What converts vbscript to machine code? - interpreted-language

Compiled languages like C# and java, have just in time compilers, that convert them (from byte code) into machine code (0s and 1s). How does an interpreted language like VBScript get converted into machine code? Is it done by the operating system?

They don't necessarily get converted to machine code (and often don't).
The interpreter for that program runs the appropriate actions according to what the program requires.
Some interpreters might generate machine code (using JIT compilers), others might stick to plain interpretation of the script.

I know this is old, but given that I can't comment (rep), I want to add a clarifying answer:
An interpreter is used to interpret the script (be it VBScript, javascript, python, or any other script) into individual instructions. These instructions can be in the form of machine code or an intermediate representation (that the OS or other program can use). Some interpreters are made for something closer to assembly language and the source code is more or less executed directly.
Most modern scripting languages (eg, Python, Perl, Ruby) are interpreted to an intermediate representation, or to an intermediate representation and into compiled (aka machine, aka object) code.
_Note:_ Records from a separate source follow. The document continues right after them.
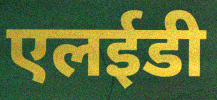
एलईडी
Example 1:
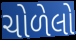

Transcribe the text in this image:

ચોળેલો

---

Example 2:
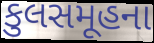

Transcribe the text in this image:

કુલસમૂહના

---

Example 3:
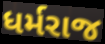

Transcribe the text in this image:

ધર્મરાજ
The important distinction (vs compiled languages) is that an interpreter isn't taking an entire body of code and translating its meaning to machine code, it's taking each line at a time and interpreting its meaning as a standalone unit.
Think of this as the difference between translating an entire essay from English to Russian (compiled code) vs taking each sentence in the essay and translating it directly (interpreted code). You may get a similar effect, but the result won't be identical. More importantly, translating an entire essay as a total body of work takes a lot more effort than doing one sentence at a time as a standalone unit, but the whole translation will be much easier for Russian speakers to read than the rather clunky sentence-by-sentence version. Hence the tradeoff between compiling code vs interpreting code.
Source: https://en.wikipedia.org/wiki/Interpreter_(computing), experience

This is the answer I was looking for. Like javascript engine, there used to be a vbscript engine, that converted human readable code to machine code. This vbscript engine is analogous to the JIT compiler in CLR and JVM. Only that it converts directly from human readable code to machine code. As opposed to C# having an intermediate byte code.
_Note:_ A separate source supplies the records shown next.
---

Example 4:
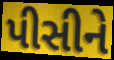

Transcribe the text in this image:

પીસીને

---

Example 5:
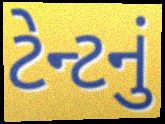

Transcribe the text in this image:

ટેન્ટનું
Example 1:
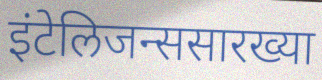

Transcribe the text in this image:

इंटेलिजन्ससारख्या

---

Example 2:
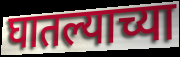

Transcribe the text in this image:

घातल्याच्या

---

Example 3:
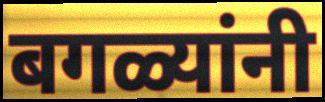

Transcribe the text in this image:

बगळ्यांनी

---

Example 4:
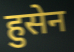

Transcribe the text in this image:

हुसेन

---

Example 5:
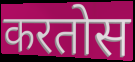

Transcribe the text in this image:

करतोस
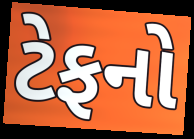
ટેફનો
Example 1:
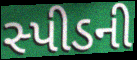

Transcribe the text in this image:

સ્પીડની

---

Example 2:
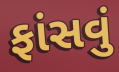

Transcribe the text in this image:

ફાંસવું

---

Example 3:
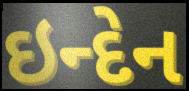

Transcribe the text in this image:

Referring to this VB Script wikipedia article,
When VB script is executed in a browser it uses vbscript.dll to interpret VB script.
When VB script file is executed from command-line or a batch file then cscript.exe is used to interpret VB script.
When VB script is used by Windows OS itself for various purposes like showing error message boxes or yellow colored notification messages in the right corner of the task bar then it is interpreted using wscript.exe which is a windows service.

Related

What is a Interpreter to be exact?

According to Wikipedia an interpreter uses at least one of the following Strategies:
Parse the source code and perform its behavior directly;
Translate source code into some efficient intermediate representation or object code and immediately execute that;
Explicitly execute stored precompiled bytecode made by a compiler and matched with the interpreter Virtual Machine.
So is a program that reads code and executes it directly an interpreter? Does an interpreter need to convert code into binary? Does a compiler need to convert code into binary?
So is a program that reads code and executes it directly an interpreter?
Yes. By definition, an interpreter reads code, then performs what the code tells it to do. Unlike an interpreter, a compiler reads the code then makes an executable file that can be run later.
Does an interpreter need to convert code into binary?
Not always. An interpreter may just read the input code then perform what the code tells it to do, but another type of interpreters use JIT Compilation. Interpreters that use JIT Compilation turn the input code into machine code, but do not make an executable file. Instead, they run the code in memory then throw it away after it has been run. JIT Compilation can be faster than traditional interpreters.
Does a compiler need to convert code into binary?
Yes. In order to create an executable file, a compiler must first read the input code then turn it into something the computer can understand (machine code). This first step is just like JIT Compilation. Unlike JIT Compilation, compilers do not run the machine code it produces, and does not throw it away. Instead, it writes it to a file (called an executable file, or just executable) in a specific format for the OS it is being compiled on. This specific format is why Windows programs cannot run on Linux, and vice-versa.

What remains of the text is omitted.